● Texto fornecido
○ ○ ○ ○

Portanto, os quatro critérios, coerentes com as premissas e a partir dos quais depende uma reorganização radical, mas dificultosa e não óbvia dos estudos nas Faculdades Teológicas, capazes de ir além da apologética dos manuais, filha nobre e às vezes grandiosa de outra época, são: a escuta, o diálogo, a interdisciplinaridade e a rede.
A escuta é principalmente ouvir o Evangelho de Jesus, ouvi-lo no âmbito de nós como Igreja que sai de si mesma, segundo a sua natureza mais autêntica (quem perde a própria vida, a salva). Uma escuta que é, acima de tudo, ouvido aberto à palavra de Deus assume o clamor que vem dos pobres da terra. O Senhor é principalmente goel, libertador, que se encarrega das razões de sua esperança em um mundo mais justo e fraterno, portanto mais feliz para todos. Rezar e combater pela justiça pode ser faces da mesma moeda, para evitar o risco sempre presente de estetizar o sofrimento e a pobreza sem combatê-los.
O papa pede "diálogo em todos os aspectos". Não um diálogo entre surdos, mas baseado na capacidade de escutar as questões que surgem da realidade, mesmo das periferias sociais e das periferias do pensamento. Não se deve responder às perguntas que ninguém faz. Não, precisamos dialogar entre nós, com nossos parceiros de outras religiões e crenças, com o mundo laico, com os jovens que cada vez mais se afastam da prática religiosa, mesmo mantendo uma forte reserva espiritual, com as mulheres colocadas às margens da igreja e da teologia, mas que, ousaria dizer, estão entre os poucos sujeitos da cultura cristã aptos a oferecer uma verdadeira contribuição, um novo ponto de vista sobre Deus, capaz de apreendê-lo como matriz e acolhimento, além de determinações inevitavelmente masculinas da imagem de Deus historicamente sedimentadas na abordagem teológica predominante.
O diálogo é um esforço sério e exigente de compreensão das razões dos outros e de apropriação, aprofundamento e eventualmente mudança de nossas posições. Também, quando é necessário o reconhecimento dos nossos erros. O diálogo é também uma renúncia ao "estilo de conquista" e uma vida fraterna de partilha e de mansidão. É uma decidida colocação no centro de todos aqueles esforços, até então periféricos na teologia e também na organização dos estudos que alimentaram o diálogo ecumênico com o conhecimento dos tesouros intelectuais, espirituais e teológicos presentes nas outras denominações cristãs, no diálogo judaico-cristão, no diálogo cristão-islâmico, nos diálogos monásticos entre o Ocidente e o Oriente hindu e budista. Esse esforço capilar e às vezes subterrâneo, feito também de tantas experiências de vida concretas e amizade, alimentado pelo impulso conciliar e presente há muito tempo de forma profunda na vida da Igreja, hoje é chamado para colocar em fruto as energias e experiências amadurecidas ao longo do tempo.
É muito interessante a passagem de Francisco sobre "a não-violência como horizonte e saber do mundo, ao qual a teologia deve olhar como seu elemento constitutivo". A não-violência que não é rendição ou diplomatização, basta pensar em dois nomes que o Papa indica como referência: Martin Luther King e dom Peppino Diana.

○ ○ ○ ○

● Itens listados em um conjunto de dados
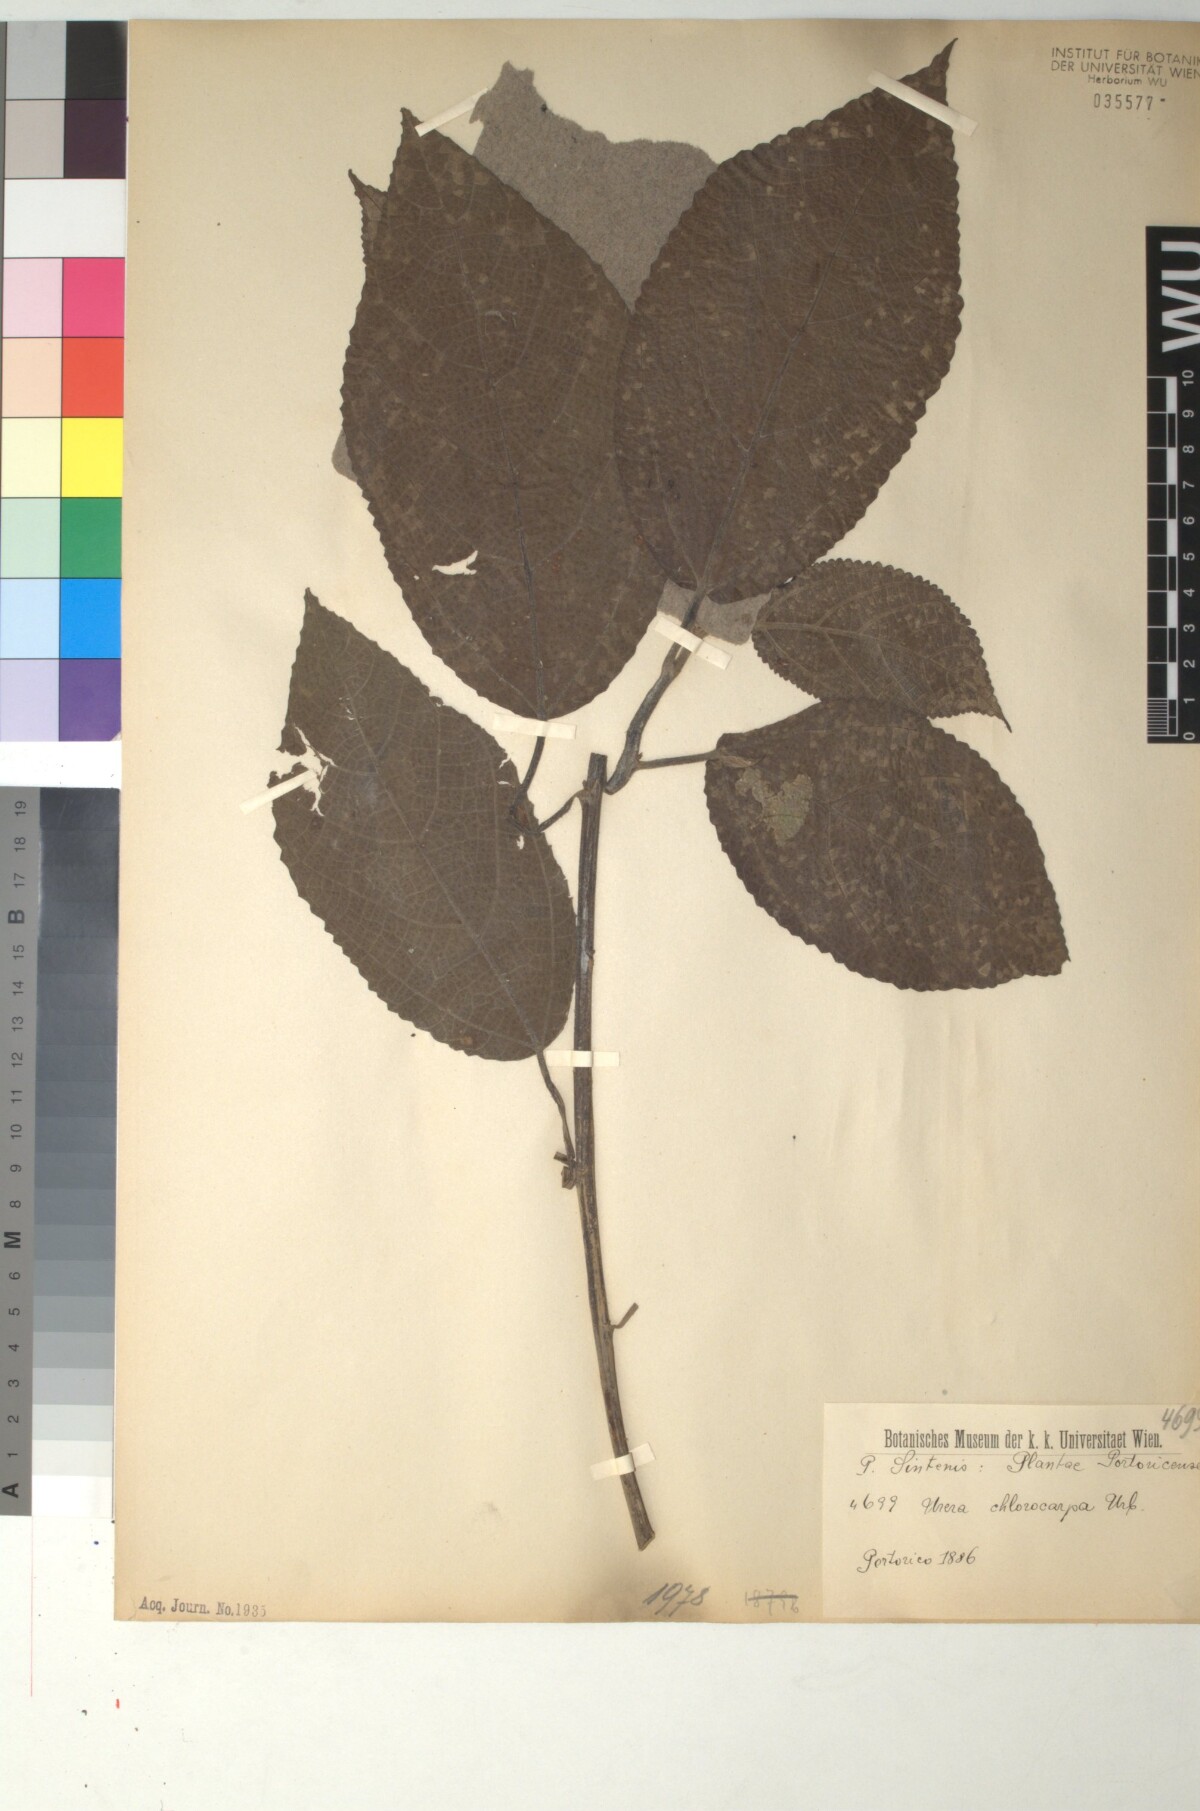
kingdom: Plantae
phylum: Tracheophyta
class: Magnoliopsida
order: Rosales
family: Urticaceae
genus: Urera
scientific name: Urera chlorocarpa
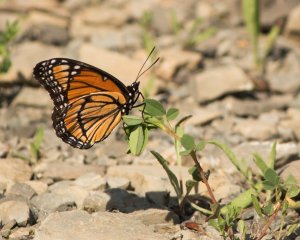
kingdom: Animalia
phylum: Arthropoda
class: Insecta
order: Lepidoptera
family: Nymphalidae
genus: Limenitis
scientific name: Limenitis archippus
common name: Viceroy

○ ○ ○ ○

● Tarefas a realizar
- 1) Resuma em duas frases o texto sobre os estudos teológicos.
- 2) Reproduza fielmente o trecho do texto sobre os estudos teológicos, começando nas palavras "O papa pede" e parando depois de "abordagem teológica predominante.".
Baseie-se somente no texto para responder.

● Resultados do exercício
- 1) Quatro critérios devem orientar uma reorganização radical dos estudos nas Faculdades Teológicas: a escuta, o diálogo, a interdisciplinaridade e a rede. A escuta é ouvir o Evangelho e o clamor dos pobres da terra, e o diálogo, que o papa pede "em todos os aspectos", é um esforço sério de compreender as razões dos outros, estendido a outras religiões, ao mundo laico, aos jovens e às mulheres.

- 2)
O papa pede "diálogo em todos os aspectos". Não um diálogo entre surdos, mas baseado na capacidade de escutar as questões que surgem da realidade, mesmo das periferias sociais e das periferias do pensamento. Não se deve responder às perguntas que ninguém faz. Não, precisamos dialogar entre nós, com nossos parceiros de outras religiões e crenças, com o mundo laico, com os jovens que cada vez mais se afastam da prática religiosa, mesmo mantendo uma forte reserva espiritual, com as mulheres colocadas às margens da igreja e da teologia, mas que, ousaria dizer, estão entre os poucos sujeitos da cultura cristã aptos a oferecer uma verdadeira contribuição, um novo ponto de vista sobre Deus, capaz de apreendê-lo como matriz e acolhimento, além de determinações inevitavelmente masculinas da imagem de Deus historicamente sedimentadas na abordagem teológica predominante.